It seems to be two steps forward, three steps back with Portland, Oregon soul-punk pioneers the Gossip. Not musically you understand; they consistently make leaps and bounds in that area, but as a political entity. And they are one, albeit an incredibly catchy and danceable one.
Even if they don’t use soap boxes or slogans, by their very existence and excellence Beth Ditto, Brace Paine and Hannah Blilie are a positive force for change in a narrow-minded mainstream; a sharp slap across the face, waking the world up to questions about image, sexuality, gender and identity. There is no band as important right now.
Now in the process of penning an infectious floor-filler like Standing In The Way Of Control, they got everyone from girls about town to the Mail-reading man in the street to scream out loud about gay marriage – an awesome achievement. But liberals shouldn’t get lazy, because for every hint at progress, something happens to knock us back down to earth with a bump. And it’s clear there is still much to do.
Following the media’s initial gleeful celebration of pop’s first lady (and lesbian) of size, recent reviews have seen critics who should know better bleating on ad nauseum about Ditto’s weight and every time it is mentioned on messageboards Ditto provokes a stream of venomous misogyny. And then there’s the dubious acclaim from the fickle fashion lot, how long will it be before they get bored of playing with our Beth and ditch her for something shinier?

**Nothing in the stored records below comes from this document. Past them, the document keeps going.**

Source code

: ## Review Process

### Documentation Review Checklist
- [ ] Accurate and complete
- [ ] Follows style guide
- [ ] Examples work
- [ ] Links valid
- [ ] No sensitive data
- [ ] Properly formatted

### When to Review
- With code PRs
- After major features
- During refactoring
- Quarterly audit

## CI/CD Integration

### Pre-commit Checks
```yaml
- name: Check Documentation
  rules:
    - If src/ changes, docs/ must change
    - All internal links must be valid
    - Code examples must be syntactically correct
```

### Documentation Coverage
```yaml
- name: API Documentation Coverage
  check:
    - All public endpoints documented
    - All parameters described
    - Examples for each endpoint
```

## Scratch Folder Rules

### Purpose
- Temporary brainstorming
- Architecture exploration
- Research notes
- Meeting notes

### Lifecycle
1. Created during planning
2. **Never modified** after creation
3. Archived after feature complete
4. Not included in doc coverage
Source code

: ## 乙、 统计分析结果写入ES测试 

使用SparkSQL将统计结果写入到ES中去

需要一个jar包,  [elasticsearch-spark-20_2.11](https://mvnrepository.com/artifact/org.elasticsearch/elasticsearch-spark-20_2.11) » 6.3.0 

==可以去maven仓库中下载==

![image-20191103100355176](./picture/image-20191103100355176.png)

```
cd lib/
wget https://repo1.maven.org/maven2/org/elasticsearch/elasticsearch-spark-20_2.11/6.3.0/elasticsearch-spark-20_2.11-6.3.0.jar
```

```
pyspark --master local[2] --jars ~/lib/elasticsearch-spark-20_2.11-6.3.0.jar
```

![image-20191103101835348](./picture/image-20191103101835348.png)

So 2009 is really make or break for The Gossip. Will they revert back to adored underground heroes or change the face of pop? Whatever happens, Music For Men ensures that the trio will not go quietly. Shimmying deep into electronics-tinged disco territory suits Ditto and co., and with Rick Rubin‘s sonic wizardry, the threesome have never sounded so sweet. And yet the raw ferocity remains. Ditto’s spellbinding voice is delicious here as it cosies up to Paine’s spikier than ever riff attacks, pounding basslines, pianos, strings, horns and synths; leaving us wondering why they haven’t gone all Hercules and Love Affair on us before.

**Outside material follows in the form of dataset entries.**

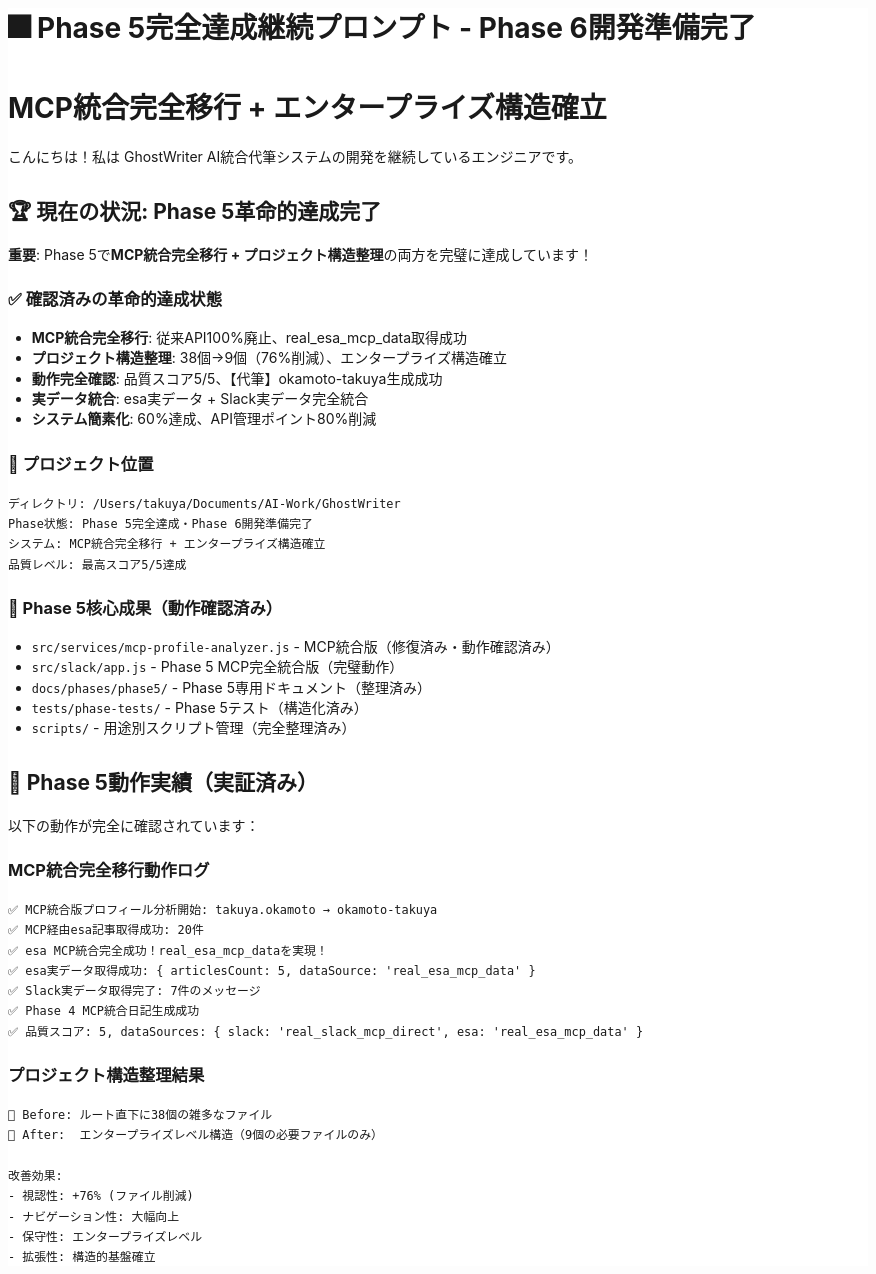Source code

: # 🎆 Phase 5完全達成継続プロンプト - Phase 6開発準備完了
# MCP統合完全移行 + エンタープライズ構造確立

こんにちは！私は GhostWriter AI統合代筆システムの開発を継続しているエンジニアです。

## 🏆 現在の状況: Phase 5革命的達成完了

**重要**: Phase 5で**MCP統合完全移行 + プロジェクト構造整理**の両方を完璧に達成しています！

### ✅ 確認済みの革命的達成状態
- **MCP統合完全移行**: 従来API100%廃止、real_esa_mcp_data取得成功
- **プロジェクト構造整理**: 38個→9個（76%削減）、エンタープライズ構造確立
- **動作完全確認**: 品質スコア5/5、【代筆】okamoto-takuya生成成功
- **実データ統合**: esa実データ + Slack実データ完全統合
- **システム簡素化**: 60%達成、API管理ポイント80%削減

### 📂 プロジェクト位置
```
ディレクトリ: /Users/takuya/Documents/AI-Work/GhostWriter
Phase状態: Phase 5完全達成・Phase 6開発準備完了
システム: MCP統合完全移行 + エンタープライズ構造確立
品質レベル: 最高スコア5/5達成
```

### 🎯 Phase 5核心成果（動作確認済み）
- `src/services/mcp-profile-analyzer.js` - MCP統合版（修復済み・動作確認済み）
- `src/slack/app.js` - Phase 5 MCP完全統合版（完璧動作）
- `docs/phases/phase5/` - Phase 5専用ドキュメント（整理済み）
- `tests/phase-tests/` - Phase 5テスト（構造化済み）
- `scripts/` - 用途別スクリプト管理（完全整理済み）

## 🚀 Phase 5動作実績（実証済み）

以下の動作が完全に確認されています：

### **MCP統合完全移行動作ログ**
```
✅ MCP統合版プロフィール分析開始: takuya.okamoto → okamoto-takuya
✅ MCP経由esa記事取得成功: 20件
✅ esa MCP統合完全成功！real_esa_mcp_dataを実現！
✅ esa実データ取得成功: { articlesCount: 5, dataSource: 'real_esa_mcp_data' }
✅ Slack実データ取得完了: 7件のメッセージ
✅ Phase 4 MCP統合日記生成成功
✅ 品質スコア: 5, dataSources: { slack: 'real_slack_mcp_direct', esa: 'real_esa_mcp_data' }
```

### **プロジェクト構造整理結果**
```
📁 Before: ルート直下に38個の雑多なファイル
📁 After:  エンタープライズレベル構造（9個の必要ファイルのみ）

改善効果:
- 視認性: +76% (ファイル削減)
- ナビゲーション性: 大幅向上
- 保守性: エンタープライズレベル
- 拡張性: 構造的基盤確立
```

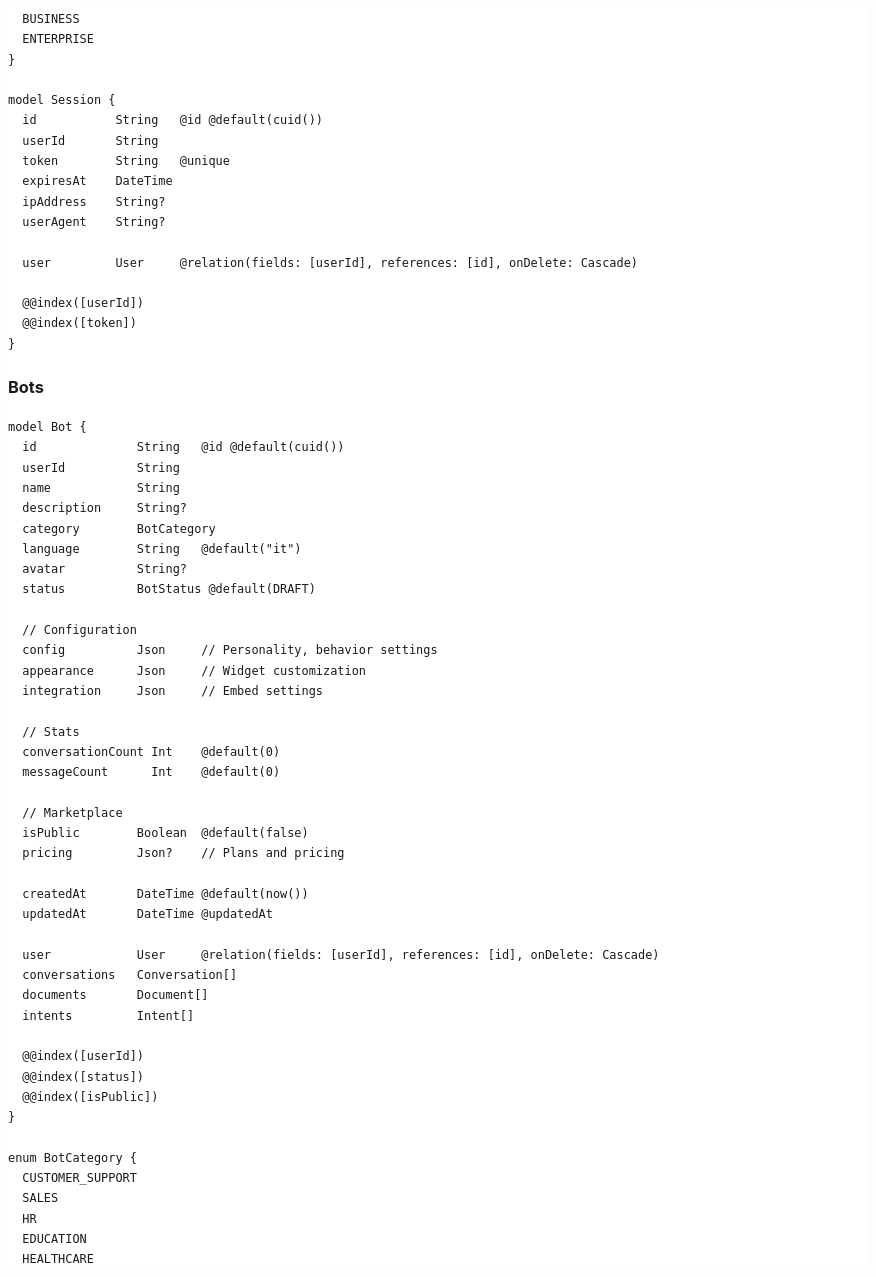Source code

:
 ```prisma
  BUSINESS
  ENTERPRISE
}

model Session {
  id           String   @id @default(cuid())
  userId       String
  token        String   @unique
  expiresAt    DateTime
  ipAddress    String?
  userAgent    String?

  user         User     @relation(fields: [userId], references: [id], onDelete: Cascade)

  @@index([userId])
  @@index([token])
}
```

### Bots
```prisma
model Bot {
  id              String   @id @default(cuid())
  userId          String
  name            String
  description     String?
  category        BotCategory
  language        String   @default("it")
  avatar          String?
  status          BotStatus @default(DRAFT)

  // Configuration
  config          Json     // Personality, behavior settings
  appearance      Json     // Widget customization
  integration     Json     // Embed settings

  // Stats
  conversationCount Int    @default(0)
  messageCount      Int    @default(0)

  // Marketplace
  isPublic        Boolean  @default(false)
  pricing         Json?    // Plans and pricing

  createdAt       DateTime @default(now())
  updatedAt       DateTime @updatedAt

  user            User     @relation(fields: [userId], references: [id], onDelete: Cascade)
  conversations   Conversation[]
  documents       Document[]
  intents         Intent[]

  @@index([userId])
  @@index([status])
  @@index([isPublic])
}

enum BotCategory {
  CUSTOMER_SUPPORT
  SALES
  HR
  EDUCATION
  HEALTHCARE
```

Moreover, the highlights on the record are relentless; from bluesy opener Dimestore Diamond to the frenzied For Keeps, Pop Goes The World and Spare Me From The Mold, unashamed pop explosions like Men In Love to genuinely moving heartbreak anthems Four Letter Word and Love Long Distance, it is plain for all to see just how much musical talent and creative spirit abounds in this band. And while Music For Men was made to be heard by the masses, to make them listen, it loses none of the freaky, punk spirit and originality that has kept their devotees loyal. This is a truly astonishing effort; a crowdpleaser and a call to arms – now let’s go and change the world.